GCV Blog

Time (no, not the magazine, the clock kind)

Time (no, not the magazine, the clock kind)
by Pastor David

Time. It can crawl by and drag on, it can run and it can race. Time flies and we run out of it, but we all have the same amount to work with. Time can disappear like a lady in a magic act and be wasted like a gambler’s dollar. We never get to relive the past and we never arrive at the future. So how should we think about the present? Especially as we race into our summer schedules, how should we be thinking about our time?

Peter Drucker wrote the following about time:

“Time is also a unique resource. Of the other major resources, money is actually quite plentiful. We long ago should have learned that it is the demand for capital, rather than the supply thereof, which sets the limit to economic growth and activity. People—the third limiting resource—one can hire, though one can rarely hire enough good people.

But one cannot rent, hire, buy, or otherwise obtain more time. The supply of time is totally inelastic. No matter how high the demand, the supply will not go up. There is no price for it and no marginal utility curve for it. Moreover, time is totally perishable and cannot be stored. Yesterday’s time is gone forever and will never come back. Time is, therefore, always in exceedingly short supply.

Time is totally irreplaceable. Within limits we can substitute one resource for another, copper for aluminum, for instance. We can substitute capital for human labor. We can use more knowledge or more brawn. But there is no substitute for time.

Everything requires time. It is the one truly universal condition. All work takes place in time and uses up time. Yet most people take for granted this unique, irreplaceable, and necessary resource.”

Our time is unique, and its uniqueness makes it valuable. How does God tells us to think about time? Here are two suggestions this week, with two more to come next week.

1. Make the best use of your time
In Ephesians 5, Paul wrote to “look carefully how we walk, not as unwise but as wise, making the best use of the time, because the days are evil” (15-16). We have to use intentional care about how we live, a care reserved for the wise. The evil that permeates our days should motivate us to make the best use of our time. So our use of time is constantly threatened, and wisdom is our crying need.

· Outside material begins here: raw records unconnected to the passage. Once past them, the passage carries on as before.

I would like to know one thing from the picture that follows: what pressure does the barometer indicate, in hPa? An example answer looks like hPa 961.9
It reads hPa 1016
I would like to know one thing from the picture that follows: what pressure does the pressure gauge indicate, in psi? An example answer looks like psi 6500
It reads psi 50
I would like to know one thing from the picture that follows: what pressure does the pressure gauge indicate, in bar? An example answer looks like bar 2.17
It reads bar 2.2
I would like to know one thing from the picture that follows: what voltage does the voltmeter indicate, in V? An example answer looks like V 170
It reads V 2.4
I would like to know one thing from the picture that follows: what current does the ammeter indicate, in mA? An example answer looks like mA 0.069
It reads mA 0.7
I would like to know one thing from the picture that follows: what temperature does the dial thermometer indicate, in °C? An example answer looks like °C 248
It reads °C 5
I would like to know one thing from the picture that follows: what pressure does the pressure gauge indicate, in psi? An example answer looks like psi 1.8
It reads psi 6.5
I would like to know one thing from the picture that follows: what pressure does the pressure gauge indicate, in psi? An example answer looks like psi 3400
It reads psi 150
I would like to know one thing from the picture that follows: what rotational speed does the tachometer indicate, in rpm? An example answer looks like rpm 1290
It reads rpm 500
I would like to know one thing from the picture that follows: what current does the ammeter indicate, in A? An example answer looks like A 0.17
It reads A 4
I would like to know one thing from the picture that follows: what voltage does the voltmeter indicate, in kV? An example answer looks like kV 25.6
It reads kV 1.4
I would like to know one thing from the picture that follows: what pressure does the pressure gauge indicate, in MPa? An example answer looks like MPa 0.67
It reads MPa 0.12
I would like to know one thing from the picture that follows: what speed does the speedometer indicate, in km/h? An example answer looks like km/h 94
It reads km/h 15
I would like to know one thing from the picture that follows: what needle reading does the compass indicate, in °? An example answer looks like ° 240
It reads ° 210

2. Realize the shortness of earthly time
We don’t have all the time in the world. Or rather, if you added up all the time in the world it would just be a cloudy collection of vapor. James reminds us, “What is your life? For you are a mist that appears for a little time and then vanishes” (4:14). Don’t treat this summer as if you could throw these days away. Life is made of precious few days, so let’s ask for grace to use them well.